We have a .net core
app being deployed to a Kubernetes cluster which accesses an AWS RDS MS SQL database.
In this environment we'd like to use EF Code First to handle our model (maybe with migrations later, but initially dropping and creating is fine).
How in this environment do we create a SQL user with appropriate permissions on the RDS instance so that the web application can login as this user and create the code first model?
Our initial approach involved creating a user as part of a .sh
script, creating a db and assigning permissions. This fell down as when in the C# code we tried to run Database.EnsureExists()
is saw there was a database and didn't build the model.
I thought perhaps not creating the db and assigning higher permissions to the user might work, but this feels like a bad approach unless we run some kind of post deploy to remove the dbo
esqe permissions afterwards.
What is the recommended approach for a ephemeral deployment where we intend to drop/create/seed on each run?
I've been tussling with this question as well. We're doing .NET Core EF code first on Kubernetes with a Microsoft SQL database.
I've been messing around with context.Database.Migrate(). This will create the DB then create the tables and do the migrations (case 1), or if the DB already exists, it will just create the tables and do the migrations (case 2).
For case 1, the account needs to have the dbcreator server role. Once it creates the DB, it will assign itself the dbo database role.
For case 2, you could potentially just give db_ddladmin, db_datareader, and db_datawriter. I've tested this and it seems to work fine, but I'm unsure of the side effects of not having dbo access. Julie?

Dataset entries:
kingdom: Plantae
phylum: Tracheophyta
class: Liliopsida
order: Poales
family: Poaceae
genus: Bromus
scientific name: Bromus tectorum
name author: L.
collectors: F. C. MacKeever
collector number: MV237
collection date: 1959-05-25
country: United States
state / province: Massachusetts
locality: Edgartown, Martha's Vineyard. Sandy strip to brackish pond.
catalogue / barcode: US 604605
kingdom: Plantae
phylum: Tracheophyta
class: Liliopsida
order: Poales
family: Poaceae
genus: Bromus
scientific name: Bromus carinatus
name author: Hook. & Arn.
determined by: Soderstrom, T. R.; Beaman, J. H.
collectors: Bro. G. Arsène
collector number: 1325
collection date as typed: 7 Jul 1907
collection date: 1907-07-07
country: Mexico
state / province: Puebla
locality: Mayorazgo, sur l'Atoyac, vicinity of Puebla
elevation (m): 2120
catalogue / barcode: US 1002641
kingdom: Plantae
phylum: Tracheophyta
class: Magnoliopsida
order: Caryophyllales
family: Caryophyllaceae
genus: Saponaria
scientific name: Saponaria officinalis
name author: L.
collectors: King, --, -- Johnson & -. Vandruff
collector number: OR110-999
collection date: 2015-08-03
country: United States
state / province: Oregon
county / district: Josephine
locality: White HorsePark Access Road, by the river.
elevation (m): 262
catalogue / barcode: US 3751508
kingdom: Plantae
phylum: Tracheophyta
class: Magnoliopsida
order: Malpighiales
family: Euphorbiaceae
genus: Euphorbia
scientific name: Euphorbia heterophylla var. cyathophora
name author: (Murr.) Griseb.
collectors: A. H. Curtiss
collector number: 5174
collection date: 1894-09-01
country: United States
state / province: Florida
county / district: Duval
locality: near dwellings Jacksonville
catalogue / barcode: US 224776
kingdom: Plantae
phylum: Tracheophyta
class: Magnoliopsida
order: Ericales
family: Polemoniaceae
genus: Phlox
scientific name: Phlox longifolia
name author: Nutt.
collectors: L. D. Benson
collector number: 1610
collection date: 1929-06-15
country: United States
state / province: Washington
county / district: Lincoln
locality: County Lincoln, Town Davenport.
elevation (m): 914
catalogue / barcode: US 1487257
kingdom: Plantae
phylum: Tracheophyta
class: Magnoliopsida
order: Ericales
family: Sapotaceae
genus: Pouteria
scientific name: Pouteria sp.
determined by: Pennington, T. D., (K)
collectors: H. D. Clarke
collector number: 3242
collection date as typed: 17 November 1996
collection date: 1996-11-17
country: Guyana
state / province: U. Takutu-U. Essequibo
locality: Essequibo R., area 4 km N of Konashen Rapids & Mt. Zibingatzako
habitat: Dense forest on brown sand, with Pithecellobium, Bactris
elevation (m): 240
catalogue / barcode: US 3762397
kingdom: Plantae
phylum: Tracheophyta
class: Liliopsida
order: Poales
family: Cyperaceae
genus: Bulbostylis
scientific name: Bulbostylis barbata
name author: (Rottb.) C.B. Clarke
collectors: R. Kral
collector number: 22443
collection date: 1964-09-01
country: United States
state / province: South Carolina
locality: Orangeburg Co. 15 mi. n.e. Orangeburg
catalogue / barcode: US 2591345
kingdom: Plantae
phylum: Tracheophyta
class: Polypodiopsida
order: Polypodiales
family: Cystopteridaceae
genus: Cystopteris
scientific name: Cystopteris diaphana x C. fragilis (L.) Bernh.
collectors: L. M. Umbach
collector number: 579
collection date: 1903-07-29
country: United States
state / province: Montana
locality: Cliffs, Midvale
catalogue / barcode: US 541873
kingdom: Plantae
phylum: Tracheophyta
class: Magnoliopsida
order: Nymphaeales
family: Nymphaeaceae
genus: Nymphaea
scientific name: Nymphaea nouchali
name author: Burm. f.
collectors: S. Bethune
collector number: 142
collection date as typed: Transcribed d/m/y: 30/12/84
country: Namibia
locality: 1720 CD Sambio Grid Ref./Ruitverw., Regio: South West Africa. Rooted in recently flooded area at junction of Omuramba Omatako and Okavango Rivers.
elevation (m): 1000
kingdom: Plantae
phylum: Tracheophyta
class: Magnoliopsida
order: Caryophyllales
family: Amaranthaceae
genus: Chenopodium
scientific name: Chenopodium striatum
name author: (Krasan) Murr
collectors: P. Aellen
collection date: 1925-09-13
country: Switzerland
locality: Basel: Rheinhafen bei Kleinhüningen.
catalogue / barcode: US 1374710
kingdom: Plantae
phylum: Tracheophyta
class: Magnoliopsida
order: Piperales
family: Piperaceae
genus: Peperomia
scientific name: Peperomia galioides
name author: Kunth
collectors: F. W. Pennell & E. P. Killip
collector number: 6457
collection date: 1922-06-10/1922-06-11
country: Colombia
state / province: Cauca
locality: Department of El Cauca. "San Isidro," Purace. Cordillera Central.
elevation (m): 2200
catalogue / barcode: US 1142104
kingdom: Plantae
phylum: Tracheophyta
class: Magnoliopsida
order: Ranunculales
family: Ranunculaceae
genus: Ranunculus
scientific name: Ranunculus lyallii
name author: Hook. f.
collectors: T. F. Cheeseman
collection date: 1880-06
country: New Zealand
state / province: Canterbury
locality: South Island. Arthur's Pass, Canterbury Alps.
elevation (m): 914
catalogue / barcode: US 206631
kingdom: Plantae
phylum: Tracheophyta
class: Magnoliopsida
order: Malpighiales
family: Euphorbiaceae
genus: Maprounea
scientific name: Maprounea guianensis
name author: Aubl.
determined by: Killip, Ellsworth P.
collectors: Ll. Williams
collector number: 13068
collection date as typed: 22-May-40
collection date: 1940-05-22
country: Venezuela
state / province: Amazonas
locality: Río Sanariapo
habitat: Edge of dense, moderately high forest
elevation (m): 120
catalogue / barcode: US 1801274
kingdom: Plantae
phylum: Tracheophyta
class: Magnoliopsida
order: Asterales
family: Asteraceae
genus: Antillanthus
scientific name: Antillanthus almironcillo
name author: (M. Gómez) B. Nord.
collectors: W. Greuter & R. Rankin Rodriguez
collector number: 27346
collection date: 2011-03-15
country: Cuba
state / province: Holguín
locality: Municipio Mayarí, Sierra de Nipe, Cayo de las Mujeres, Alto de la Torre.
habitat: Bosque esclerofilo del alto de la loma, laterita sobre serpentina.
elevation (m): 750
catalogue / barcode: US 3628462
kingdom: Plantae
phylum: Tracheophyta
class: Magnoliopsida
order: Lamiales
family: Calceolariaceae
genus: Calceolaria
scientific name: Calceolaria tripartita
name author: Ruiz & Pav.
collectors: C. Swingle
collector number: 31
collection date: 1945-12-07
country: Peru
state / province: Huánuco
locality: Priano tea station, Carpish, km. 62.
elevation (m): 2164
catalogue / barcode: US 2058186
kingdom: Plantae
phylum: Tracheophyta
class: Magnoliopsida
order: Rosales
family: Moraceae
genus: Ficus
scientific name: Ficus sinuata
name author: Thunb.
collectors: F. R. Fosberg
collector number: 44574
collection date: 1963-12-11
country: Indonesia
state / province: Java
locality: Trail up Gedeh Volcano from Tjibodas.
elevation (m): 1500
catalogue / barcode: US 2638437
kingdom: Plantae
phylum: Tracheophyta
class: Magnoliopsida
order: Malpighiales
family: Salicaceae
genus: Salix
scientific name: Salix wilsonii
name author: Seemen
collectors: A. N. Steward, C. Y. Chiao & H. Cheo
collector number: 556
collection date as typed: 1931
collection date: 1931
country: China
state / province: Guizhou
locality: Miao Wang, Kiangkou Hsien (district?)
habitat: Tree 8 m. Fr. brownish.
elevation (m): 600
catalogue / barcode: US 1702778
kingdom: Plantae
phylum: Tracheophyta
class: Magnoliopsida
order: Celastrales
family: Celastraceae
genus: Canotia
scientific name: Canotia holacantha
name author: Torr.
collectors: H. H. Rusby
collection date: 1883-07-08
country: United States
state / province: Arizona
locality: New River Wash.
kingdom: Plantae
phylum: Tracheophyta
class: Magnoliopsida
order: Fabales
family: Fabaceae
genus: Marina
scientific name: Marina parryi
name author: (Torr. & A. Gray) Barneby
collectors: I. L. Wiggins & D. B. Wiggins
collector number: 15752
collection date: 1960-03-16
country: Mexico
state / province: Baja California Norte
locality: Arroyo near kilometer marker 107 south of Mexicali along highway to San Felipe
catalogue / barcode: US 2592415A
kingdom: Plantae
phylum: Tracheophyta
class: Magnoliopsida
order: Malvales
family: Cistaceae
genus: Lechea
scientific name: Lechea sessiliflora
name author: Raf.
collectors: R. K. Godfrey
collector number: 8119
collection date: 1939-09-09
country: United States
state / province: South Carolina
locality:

** Exercise instructions **
Write out the passage of the EF Code First on Kubernetes text above, from "How in this" up to and including "code first model?".

** Task solution **
How in this environment do we create a SQL user with appropriate permissions on the RDS instance so that the web application can login as this user and create the code first model?